Reputation: 375
Problem statement - Variable X has a mean of 15 and a standard deviation of 2.
What is the minimum percentage of X values that lie between 8 and 17?
I know about 68-95-99.7 empirical rule. From Google I found that percentage of values within 1.5 standard deviations is 86.64%. My code so far:
import scipy.stats
import numpy as np
X=np.random.normal(15,2)
As I understood,
13-17 is within 1 standard deviation having 68% values.
9-21 will be 3 standard deviations having 99.7% values.
7-23 is 4 standard deviations. So 8 is 3.5 standard deviations below the mean.
How to find the percentage of values from 8 to 17?
Upvotes: 0
Views: 4384
Reputation: 2249
You basically want to know the area under the Probability Density Function (PDF) from x1=8 to x2=17.
You know that the area of PDF is the integral, so it is Cumulative Density Function (CDF).
Thus, to find the area between two specific values of x you need to integrate the PDF between these values, which is equivalent to do CDF[x2] - CDF[x1].
So, in python, we could do
import numpy as np
import scipy.stats as sps
import matplotlib.pyplot as plt
mu = 15
sd = 2
# define the distribution
dist = sps.norm(loc=mu, scale=sd)
x = np.linspace(dist.ppf(.00001), dist.ppf(.99999))
# Probability Density Function
pdf = dist.pdf(x)
# Cumulative Density Function
cdf = dist.cdf(x)
and plot to take a look
fig, axs = plt.subplots(1, 2, figsize=(12, 5))
axs[0].plot(x, pdf, color='k')
axs[0].fill_between(
x[(x>=8)&(x<=17)],
pdf[(x>=8)&(x<=17)],
alpha=.25
)
axs[0].set(
title='PDF'
)
axs[1].plot(x, cdf)
axs[1].axhline(dist.cdf(8), color='r', ls='--')

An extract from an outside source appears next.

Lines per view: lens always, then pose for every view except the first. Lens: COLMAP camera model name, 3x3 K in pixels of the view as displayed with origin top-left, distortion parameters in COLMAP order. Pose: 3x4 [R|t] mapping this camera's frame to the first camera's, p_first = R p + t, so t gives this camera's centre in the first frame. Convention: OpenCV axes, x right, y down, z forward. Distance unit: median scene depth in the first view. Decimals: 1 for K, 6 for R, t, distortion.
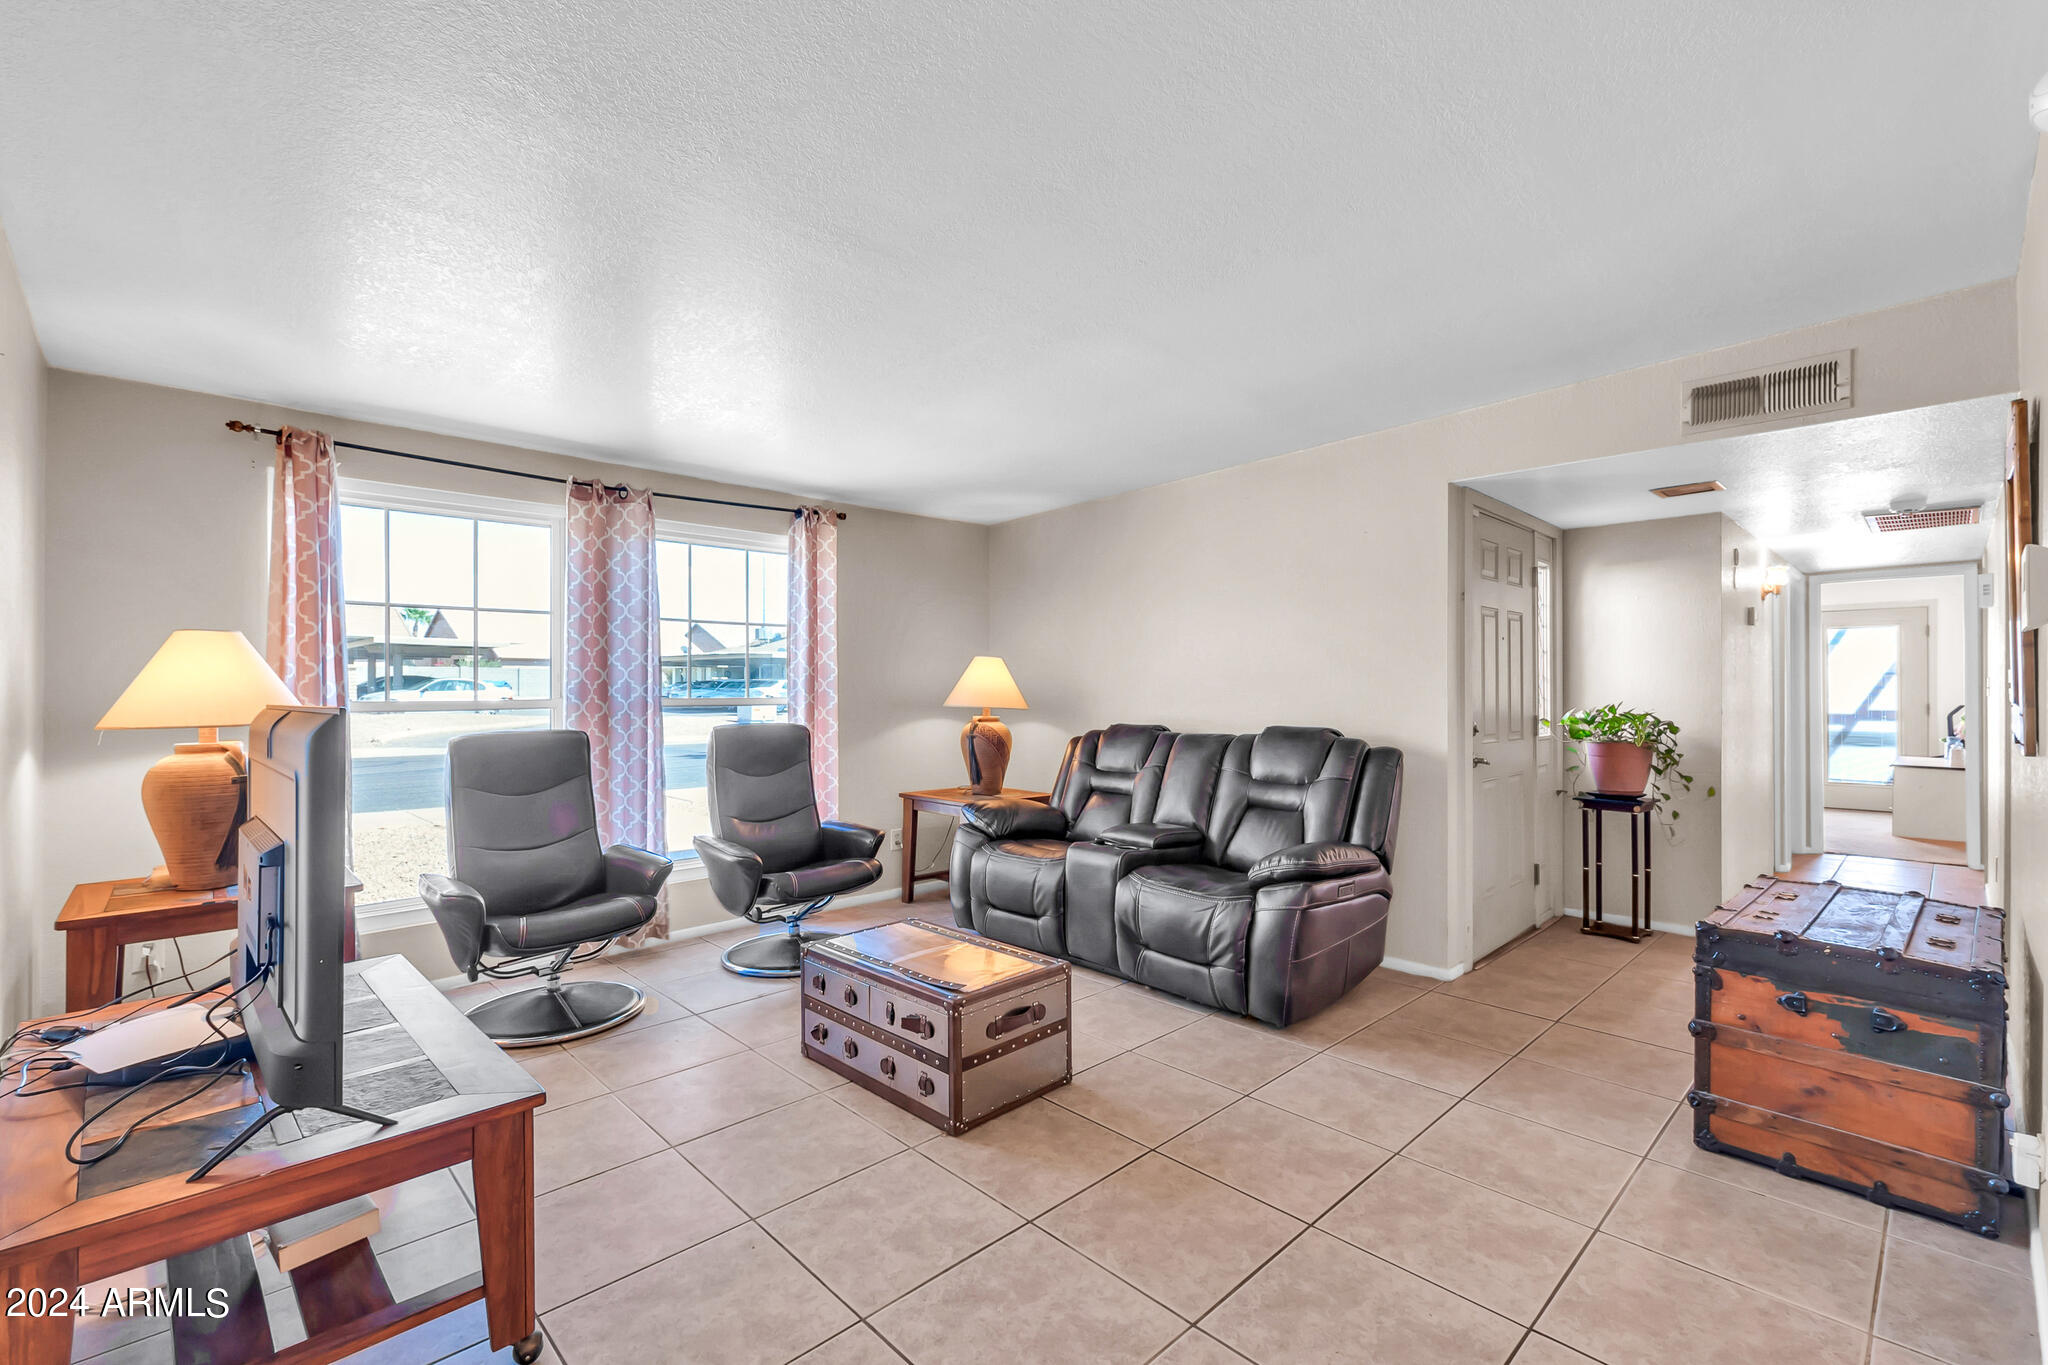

axs[1].axhline(dist.cdf(17), color='r', ls='--')
axs[1].set(
title='CDF'
)
plt.show()
So, the value we want is that area, that we can calculate as
cdf_at_8 = dist.cdf(8)
cdf_at_17 = dist.cdf(17)
cdf_between_8_17 = cdf_at_17 - cdf_at_8
print(f"{cdf_between_8_17:.1%}")
that gives 84.1%
.
Upvotes: 3